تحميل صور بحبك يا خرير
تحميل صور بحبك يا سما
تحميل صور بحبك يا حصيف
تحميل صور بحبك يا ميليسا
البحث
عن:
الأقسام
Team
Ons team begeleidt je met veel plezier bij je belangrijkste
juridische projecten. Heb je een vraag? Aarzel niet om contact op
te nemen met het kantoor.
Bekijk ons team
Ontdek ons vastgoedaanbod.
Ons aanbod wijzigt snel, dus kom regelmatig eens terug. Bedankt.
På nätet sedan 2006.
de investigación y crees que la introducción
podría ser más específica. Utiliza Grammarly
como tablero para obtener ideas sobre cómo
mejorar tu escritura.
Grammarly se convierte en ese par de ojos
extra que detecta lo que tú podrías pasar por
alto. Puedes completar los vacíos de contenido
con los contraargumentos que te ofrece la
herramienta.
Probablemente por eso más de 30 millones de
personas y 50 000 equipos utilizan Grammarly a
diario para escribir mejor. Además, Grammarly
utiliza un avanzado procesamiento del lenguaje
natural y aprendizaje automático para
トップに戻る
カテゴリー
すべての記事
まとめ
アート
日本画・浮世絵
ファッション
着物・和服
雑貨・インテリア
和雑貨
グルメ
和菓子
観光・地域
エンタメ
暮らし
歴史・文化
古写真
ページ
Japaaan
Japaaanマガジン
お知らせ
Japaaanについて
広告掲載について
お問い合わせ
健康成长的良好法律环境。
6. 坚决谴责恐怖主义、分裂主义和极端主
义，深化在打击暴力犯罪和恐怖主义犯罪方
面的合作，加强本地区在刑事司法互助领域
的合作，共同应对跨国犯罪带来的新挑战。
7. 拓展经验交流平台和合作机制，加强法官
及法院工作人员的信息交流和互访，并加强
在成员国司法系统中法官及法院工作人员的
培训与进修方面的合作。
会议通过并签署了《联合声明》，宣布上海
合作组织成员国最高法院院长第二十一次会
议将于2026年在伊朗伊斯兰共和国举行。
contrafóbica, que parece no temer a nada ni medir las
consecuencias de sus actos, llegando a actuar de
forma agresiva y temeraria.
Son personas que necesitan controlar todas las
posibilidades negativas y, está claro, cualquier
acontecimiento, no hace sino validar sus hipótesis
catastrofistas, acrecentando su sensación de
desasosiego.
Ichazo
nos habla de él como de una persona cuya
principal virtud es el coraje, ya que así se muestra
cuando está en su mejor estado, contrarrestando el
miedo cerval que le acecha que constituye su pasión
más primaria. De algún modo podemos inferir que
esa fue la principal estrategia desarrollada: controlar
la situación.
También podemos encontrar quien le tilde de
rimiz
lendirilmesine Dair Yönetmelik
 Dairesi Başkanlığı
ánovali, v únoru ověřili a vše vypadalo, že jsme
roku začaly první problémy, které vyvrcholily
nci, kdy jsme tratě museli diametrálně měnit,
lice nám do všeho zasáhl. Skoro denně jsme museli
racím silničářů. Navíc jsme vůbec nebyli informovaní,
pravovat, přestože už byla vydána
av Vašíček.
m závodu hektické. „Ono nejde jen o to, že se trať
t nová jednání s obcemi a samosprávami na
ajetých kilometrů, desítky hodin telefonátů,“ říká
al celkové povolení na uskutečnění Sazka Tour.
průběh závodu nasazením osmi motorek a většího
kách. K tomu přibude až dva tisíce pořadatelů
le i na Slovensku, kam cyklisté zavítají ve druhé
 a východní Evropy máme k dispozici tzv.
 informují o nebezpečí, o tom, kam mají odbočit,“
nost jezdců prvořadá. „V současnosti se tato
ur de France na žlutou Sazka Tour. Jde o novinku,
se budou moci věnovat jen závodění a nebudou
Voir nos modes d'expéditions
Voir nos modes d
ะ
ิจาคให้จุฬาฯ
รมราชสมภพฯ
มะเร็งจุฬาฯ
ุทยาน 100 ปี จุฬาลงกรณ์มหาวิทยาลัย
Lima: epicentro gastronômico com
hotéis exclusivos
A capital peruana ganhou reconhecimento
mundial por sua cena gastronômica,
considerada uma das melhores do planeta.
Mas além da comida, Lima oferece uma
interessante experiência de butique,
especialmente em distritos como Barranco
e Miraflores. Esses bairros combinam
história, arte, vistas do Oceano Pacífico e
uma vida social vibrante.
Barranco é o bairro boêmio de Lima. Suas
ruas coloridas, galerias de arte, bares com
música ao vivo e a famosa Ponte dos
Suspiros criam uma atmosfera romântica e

EXERCISE OBJECTIVE → What is needed is a verbatim copy of every line in the records above from the one containing "cuando está en" down to the one containing "ur de France", both included, and nothing more.

SOLUTION TO THIS TASK →
cuando está en su mejor estado, contrarrestando el
miedo cerval que le acecha que constituye su pasión
más primaria. De algún modo podemos inferir que
esa fue la principal estrategia desarrollada: controlar
la situación.
También podemos encontrar quien le tilde de
rimiz
lendirilmesine Dair Yönetmelik
 Dairesi Başkanlığı
ánovali, v únoru ověřili a vše vypadalo, že jsme
roku začaly první problémy, které vyvrcholily
nci, kdy jsme tratě museli diametrálně měnit,
lice nám do všeho zasáhl. Skoro denně jsme museli
racím silničářů. Navíc jsme vůbec nebyli informovaní,
pravovat, přestože už byla vydána
av Vašíček.
m závodu hektické. „Ono nejde jen o to, že se trať
t nová jednání s obcemi a samosprávami na
ajetých kilometrů, desítky hodin telefonátů,“ říká
al celkové povolení na uskutečnění Sazka Tour.
průběh závodu nasazením osmi motorek a většího
kách. K tomu přibude až dva tisíce pořadatelů
le i na Slovensku, kam cyklisté zavítají ve druhé
 a východní Evropy máme k dispozici tzv.
 informují o nebezpečí, o tom, kam mají odbočit,“
nost jezdců prvořadá. „V současnosti se tato
ur de France na žlutou Sazka Tour. Jde o novinku,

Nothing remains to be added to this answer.